After conventioneers drafted a document demanding women’s right to vote, many newspapers weighed in. A Lowell (Massachusetts) Courier editorial warned that, with women’s equality, “the lords must wash the dishes, scour up, be put to the tub, handle the broom, darn stockings.” Philadelphia’s Public Ledger and Daily Transcript declared: “A woman is nobody. A wife is everything. The ladies of Philadelphia are resolved to maintain their rights as Wives, Belles, Virgins and Mothers.” The Oneida (New York) Whig declared: “This bolt is the most shocking and unnatural incident ever recorded in the history of womanhood. If our ladies will insist on voting and legislating, where, gentlemen, will be our dinners and our elbows? Where our domestic firesides and the holes in our stockings?”

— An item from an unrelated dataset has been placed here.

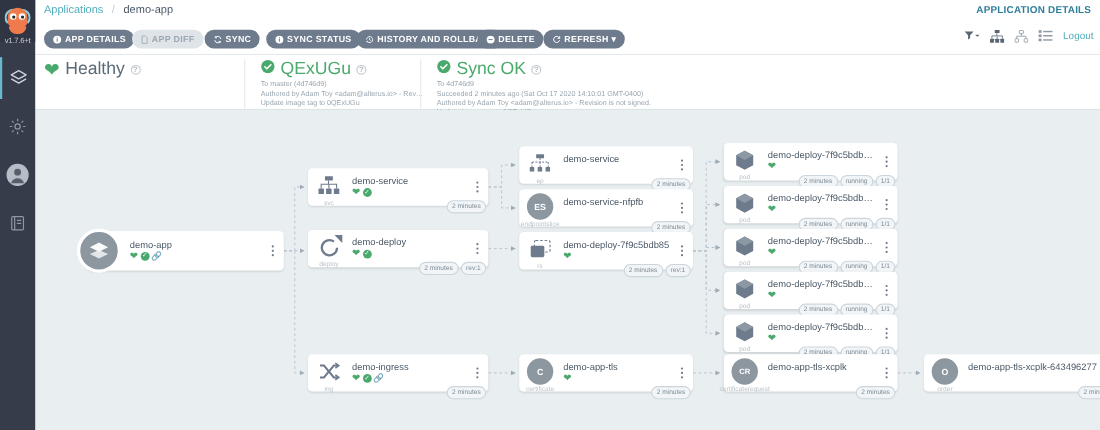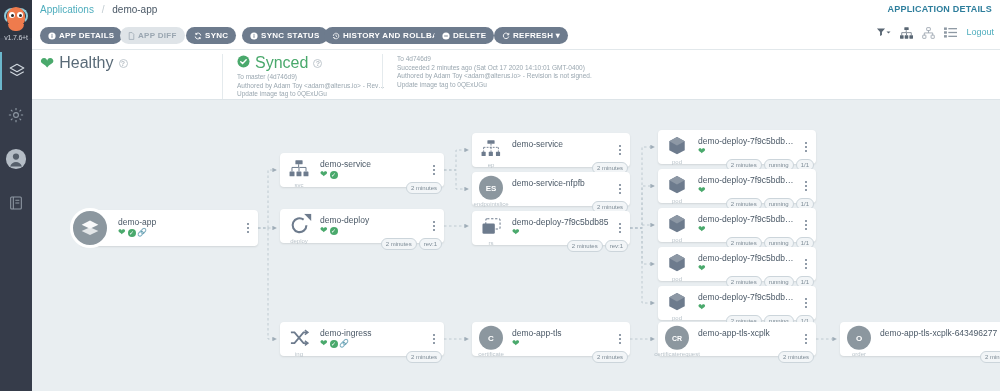"Synced" span.shead-txt { text: Synced -> QExUGu }
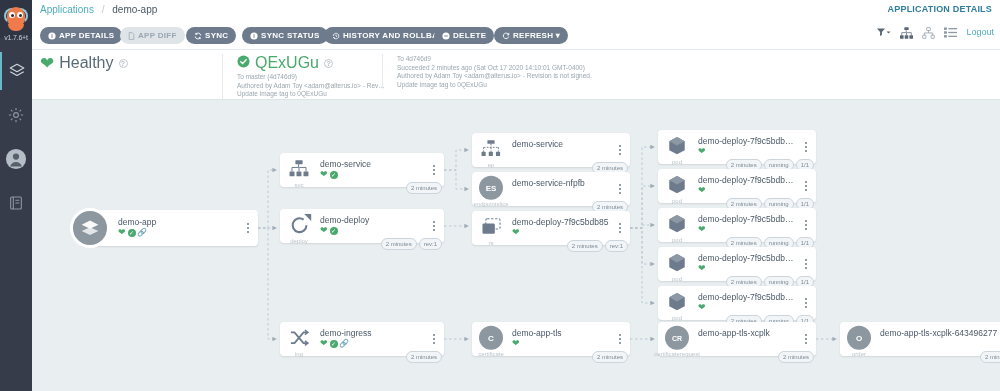"Sync OK" div.status-head { html: none -> <div> <span> <svg> <circle></circle> <path></path> </svg> </span> <span>Sync OK</span> <span>?</span> </div> }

Only one of the more than one hundred signers of the Seneca Falls Declaration of Sentiments was still alive in 1920 when the Nineteenth Amendment giving women the right to vote finally passed.16

It is hard to exaggerate how far the movement to include women in the Declaration of Independence’s “all men are created equal” dictum has come since the Nineteenth Amendment passed. The female college seniors in a class I teach are unable to appreciate how hard and long the struggle to free women from millennia of patriarchal rule has been. They take with a yawn, as a given, as something obvious to any numbskull, that women are equal to men: “Who would question that?”

Our granddaughter will begin elementary school this year with no doubt in her mind that she is as free as any boy in the class to become a nuclear scientist or a neurosurgeon. Someday she will study history and learn to credit her freedom-fighting foremothers.